*** Opening of Information supplied ***

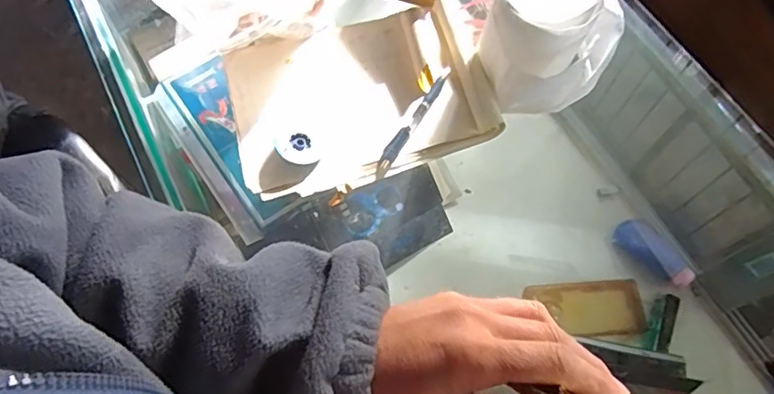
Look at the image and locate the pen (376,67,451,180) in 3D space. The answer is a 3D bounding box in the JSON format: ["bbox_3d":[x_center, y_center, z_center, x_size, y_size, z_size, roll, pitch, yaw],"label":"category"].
[{"bbox_3d":[0.028,-0.081,0.581,0.014,0.016,0.146,30,69,12],"label":"pen"}]

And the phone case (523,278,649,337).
[{"bbox_3d":[0.273,0.153,0.743,0.151,0.017,0.075,-3,66,-2],"label":"phone case"}]

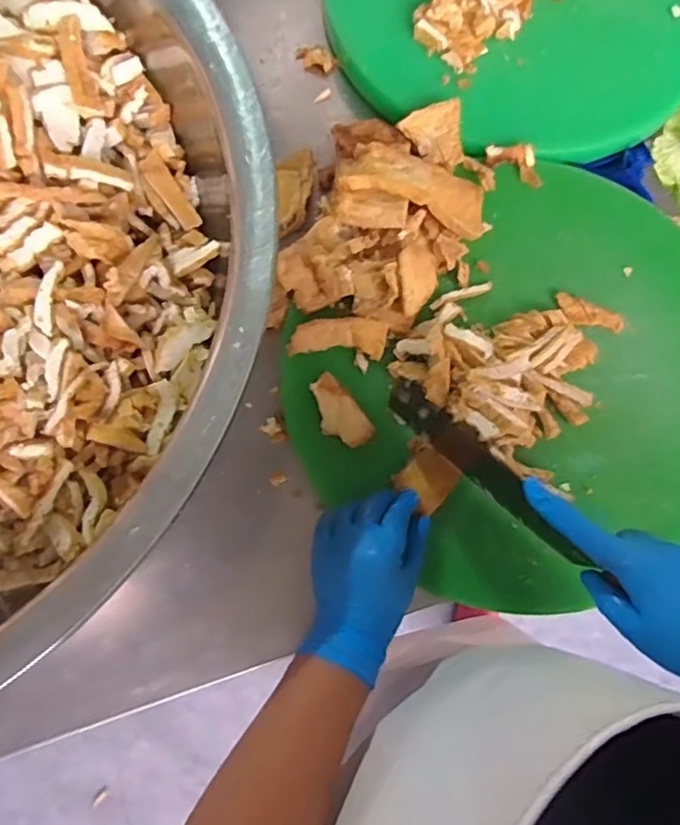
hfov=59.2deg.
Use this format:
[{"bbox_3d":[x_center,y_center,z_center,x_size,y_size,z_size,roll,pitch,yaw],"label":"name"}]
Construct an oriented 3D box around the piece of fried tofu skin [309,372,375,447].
[{"bbox_3d":[-0.002,0.001,0.509,0.036,0.004,0.066,-37,80,-9],"label":"piece of fried tofu skin"}]

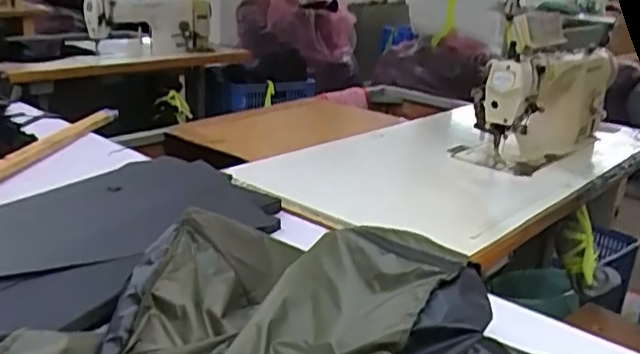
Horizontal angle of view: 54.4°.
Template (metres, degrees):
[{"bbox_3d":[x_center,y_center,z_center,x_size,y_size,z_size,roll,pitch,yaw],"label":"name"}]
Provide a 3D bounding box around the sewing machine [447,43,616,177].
[{"bbox_3d":[0.532,-0.186,1.517,0.201,0.234,0.474,18,24,36],"label":"sewing machine"}]

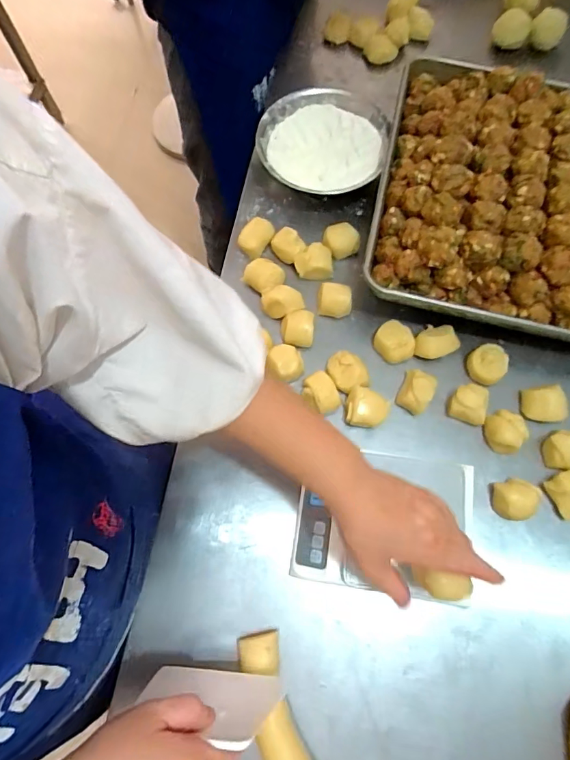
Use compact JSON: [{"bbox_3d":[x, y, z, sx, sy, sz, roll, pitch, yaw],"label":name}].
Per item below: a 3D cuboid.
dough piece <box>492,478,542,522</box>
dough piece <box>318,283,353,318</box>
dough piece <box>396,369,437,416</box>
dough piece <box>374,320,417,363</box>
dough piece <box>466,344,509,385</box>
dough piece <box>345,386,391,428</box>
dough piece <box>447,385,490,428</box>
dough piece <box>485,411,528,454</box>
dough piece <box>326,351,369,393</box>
[{"bbox_3d":[0.259,0.134,0.487,0.046,0.035,0.042,1,70,1],"label":"dough piece"},{"bbox_3d":[0.066,-0.106,0.572,0.044,0.027,0.040,4,70,2],"label":"dough piece"},{"bbox_3d":[0.160,0.014,0.529,0.040,0.036,0.048,25,73,9],"label":"dough piece"},{"bbox_3d":[0.141,-0.047,0.554,0.050,0.028,0.043,43,76,14],"label":"dough piece"},{"bbox_3d":[0.252,-0.018,0.544,0.050,0.026,0.045,-35,74,-11],"label":"dough piece"},{"bbox_3d":[0.098,0.033,0.523,0.050,0.029,0.043,2,70,1],"label":"dough piece"},{"bbox_3d":[0.220,0.028,0.524,0.043,0.035,0.042,12,71,5],"label":"dough piece"},{"bbox_3d":[0.259,0.060,0.516,0.044,0.024,0.046,0,70,1],"label":"dough piece"},{"bbox_3d":[0.076,-0.009,0.540,0.040,0.028,0.050,-19,71,-6],"label":"dough piece"}]

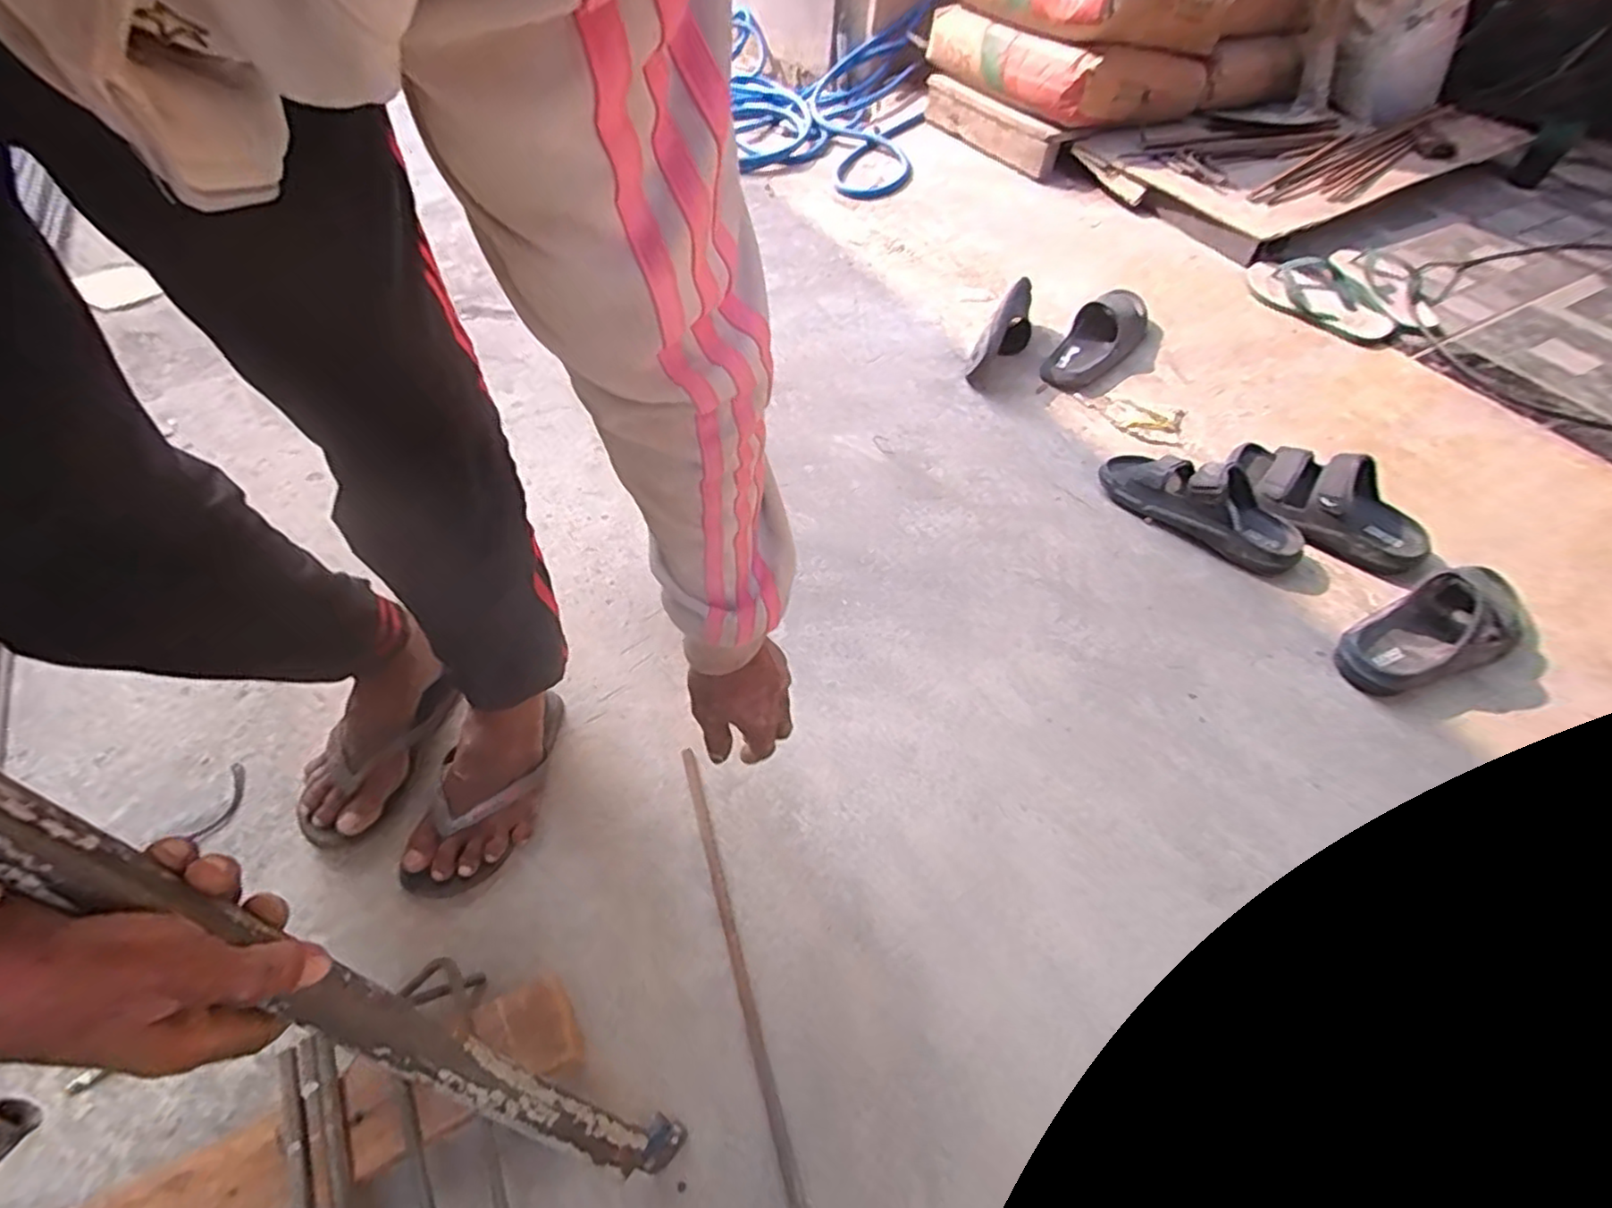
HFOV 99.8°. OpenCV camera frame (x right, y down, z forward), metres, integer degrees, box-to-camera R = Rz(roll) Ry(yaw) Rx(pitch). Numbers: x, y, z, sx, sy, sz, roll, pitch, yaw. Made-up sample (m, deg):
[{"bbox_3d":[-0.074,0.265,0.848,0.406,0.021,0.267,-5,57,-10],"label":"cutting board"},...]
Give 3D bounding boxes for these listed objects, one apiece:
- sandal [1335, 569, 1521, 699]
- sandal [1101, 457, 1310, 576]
[{"bbox_3d":[0.767,0.034,0.829,0.236,0.048,0.113,-20,57,-15],"label":"sandal"},{"bbox_3d":[0.555,-0.157,0.941,0.273,0.109,0.092,36,59,24],"label":"sandal"}]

*** Close of Information supplied ***

Problem statement:
Filter the entries and copy out every line with the word "metres".

Task response:
Template (metres, degrees):
HFOV 99.8°. OpenCV camera frame (x right, y down, z forward), metres, integer degrees, box-to-camera R = Rz(roll) Ry(yaw) Rx(pitch). Numbers: x, y, z, sx, sy, sz, roll, pitch, yaw. Made-up sample (m, deg):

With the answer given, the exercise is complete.